La felicidad de la familia, una responsabilidad con el futuro
Llegar a esta vida no es un mérito propio. Ninguno decidió nacer, y, sin embargo, aquí estamos, gracias a quienes nos permitieron llegar. Esta verdad impone una responsabilidad ineludible: si valoramos nuestra propia existencia, debemos facilitar que otros lleguen a ella.
Vivimos en una cultura que exalta la libertad, pero esa libertad se desdibuja cuando negamos la interdependencia que define la vida humana.
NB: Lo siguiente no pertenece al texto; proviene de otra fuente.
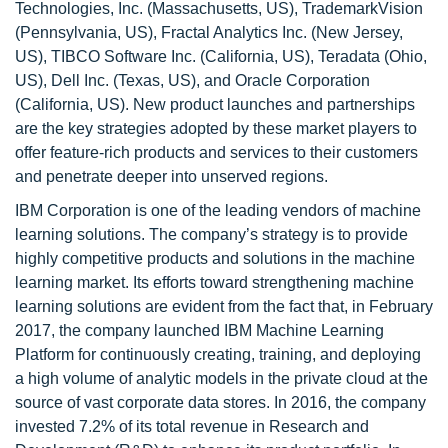
Technologies, Inc. (Massachusetts, US), TrademarkVision
(Pennsylvania, US), Fractal Analytics Inc. (New Jersey,
US), TIBCO Software Inc. (California, US), Teradata (Ohio,
US), Dell Inc. (Texas, US), and Oracle Corporation
(California, US). New product launches and partnerships
are the key strategies adopted by these market players to
offer feature-rich products and services to their customers
and penetrate deeper into unserved regions.
IBM Corporation is one of the leading vendors of machine
learning solutions. The company’s strategy is to provide
highly competitive products and solutions in the machine
learning market. Its efforts toward strengthening machine
learning solutions are evident from the fact that, in February
2017, the company launched IBM Machine Learning
Platform for continuously creating, training, and deploying
a high volume of analytic models in the private cloud at the
source of vast corporate data stores. In 2016, the company
invested 7.2% of its total revenue in Research and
El embarazo no es solo un proyecto personal: es un ser con ADN propio, un derecho a la vida que no se extingue en la voluntad de la madre. Impedir su nacimiento, sin supuestos ni límites, es un acto que va más allá de la elección: es una negación del derecho fundamental a nacer. Puede ser, y debería ser, un delito. Es grotesco gritar "madre, no hay madre", porque al hacerlo se borra la esencia misma del vínculo que sostiene la vida.
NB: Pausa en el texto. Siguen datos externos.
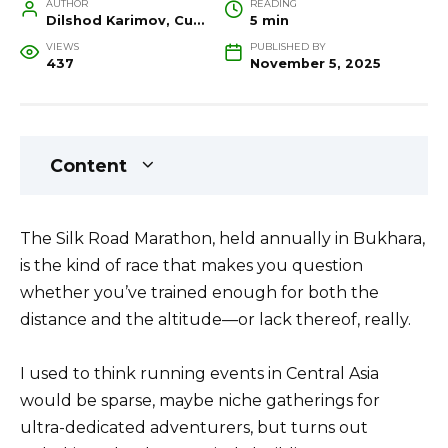
AUTHOR
READING
Dilshod Karimov, Cultural Heritage Specialist and Travel Guide
5 min
VIEWS
PUBLISHED BY
437
November 5, 2025
Content
The Silk Road Marathon, held annually in Bukhara,
is the kind of race that makes you question
whether you’ve trained enough for both the
distance and the altitude—or lack thereof, really.
I used to think running events in Central Asia
would be sparse, maybe niche gatherings for
ultra-dedicated adventurers, but turns out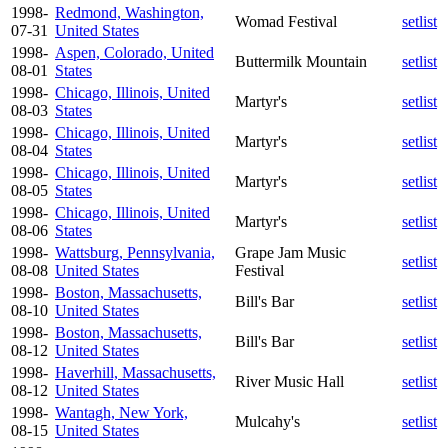
1998-
Redmond, Washington,
Womad Festival
setlist
07-31
United States
1998-
Aspen, Colorado, United
Buttermilk Mountain
setlist
08-01
States
1998-
Chicago, Illinois, United
Martyr's
setlist
08-03
States
1998-
Chicago, Illinois, United
Martyr's
setlist
08-04
States
1998-
Chicago, Illinois, United
Martyr's
setlist
08-05
States
1998-
Chicago, Illinois, United
Martyr's
setlist
08-06
States
1998-
Wattsburg, Pennsylvania,
Grape Jam Music
setlist
08-08
United States
Festival
1998-
Boston, Massachusetts,
Bill's Bar
setlist
08-10
United States
1998-
Boston, Massachusetts,
Bill's Bar
setlist
08-12
United States
1998-
Haverhill, Massachusetts,
River Music Hall
setlist
08-12
United States
1998-
Wantagh, New York,
Mulcahy's
setlist
08-15
United States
No se trata de negar la autonomía de la mujer, sino de reconocer que la libertad plena solo se construye sobre la vida. Un mundo sin niños es un mundo que se apaga. Y un pueblo sin niños es un pueblo sin futuro. La vida es un regalo, y defenderla es la base de cualquier sociedad que aspire a ser feliz.
Ningún proyecto está por encima de facilitar vida. Por eso, ser madre es mucho más que ser mujer.